## Work order
Set down the entries that follow exactly as written, leaving out any images.

Stored items:
☆ ☆ ☆

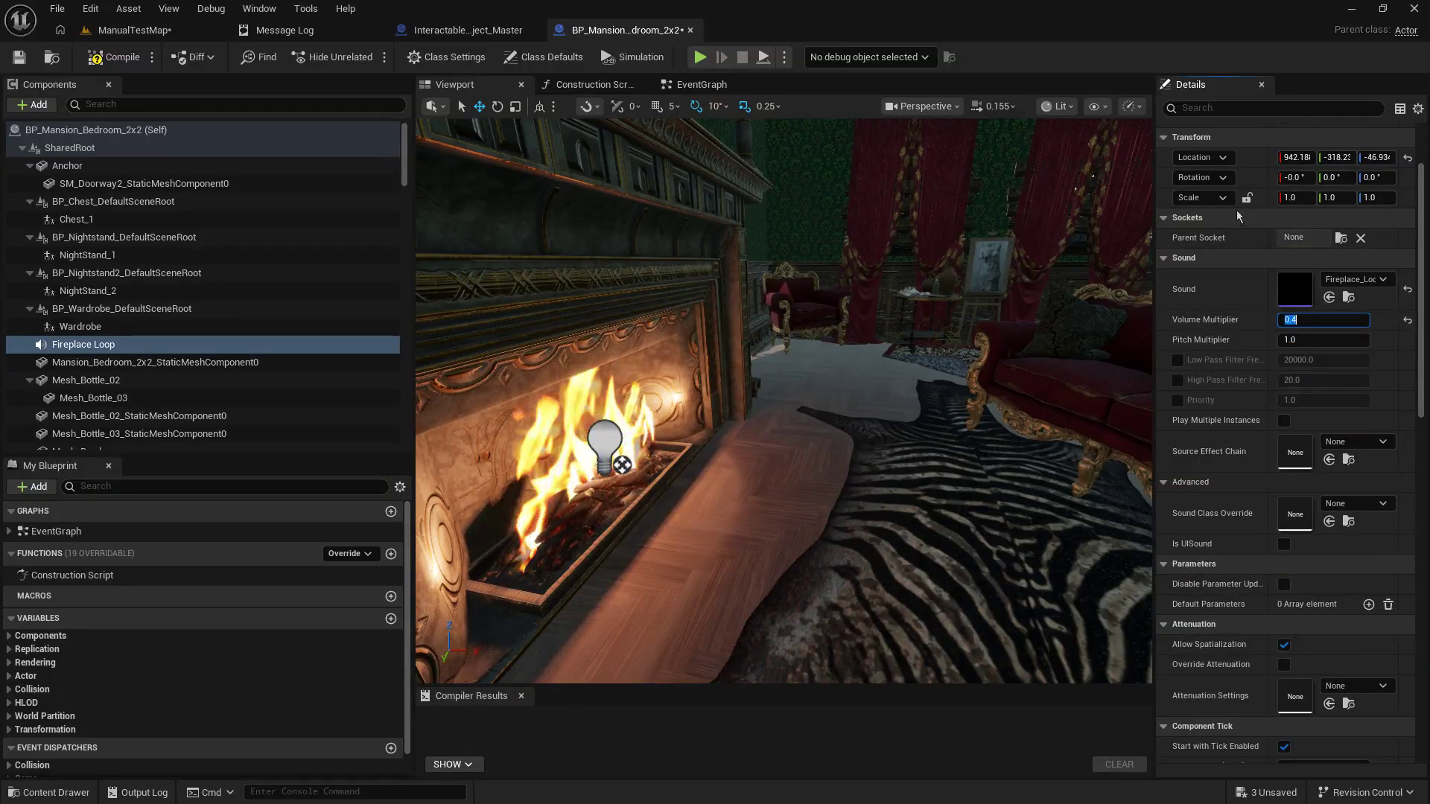
pyautogui.scroll(3, 1236, 114)
# Step: Search the Details for the loop property, then save the bedroom Blueprint
pyautogui.click(1236, 114)
pyautogui.write('l')
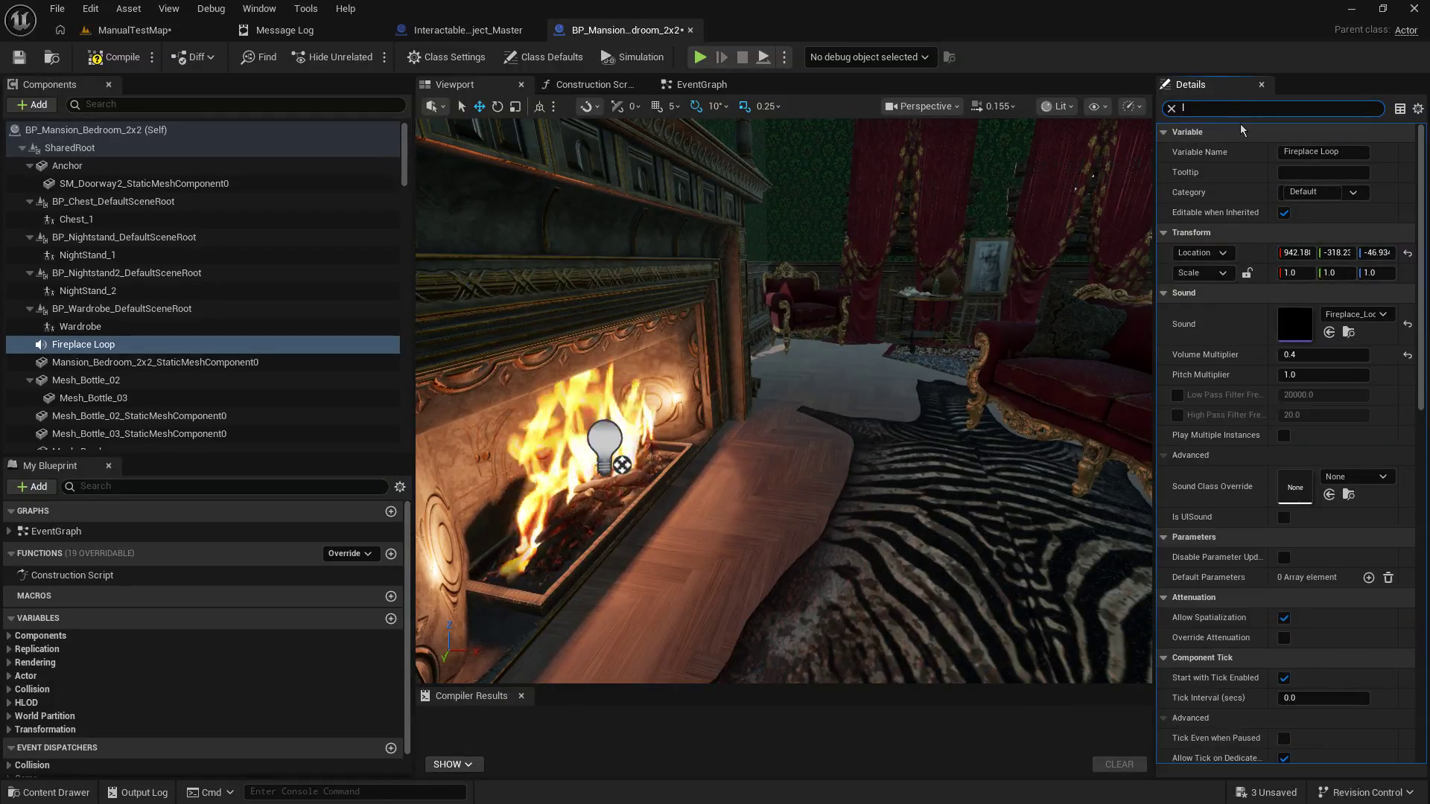
pyautogui.write('oo')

☆ ☆ ☆

## Result below
pyautogui.scroll(3, 1236, 114)
# Step: Search the Details for the loop property, then save the bedroom Blueprint
pyautogui.click(1236, 114)
pyautogui.write('l')
pyautogui.write('oo')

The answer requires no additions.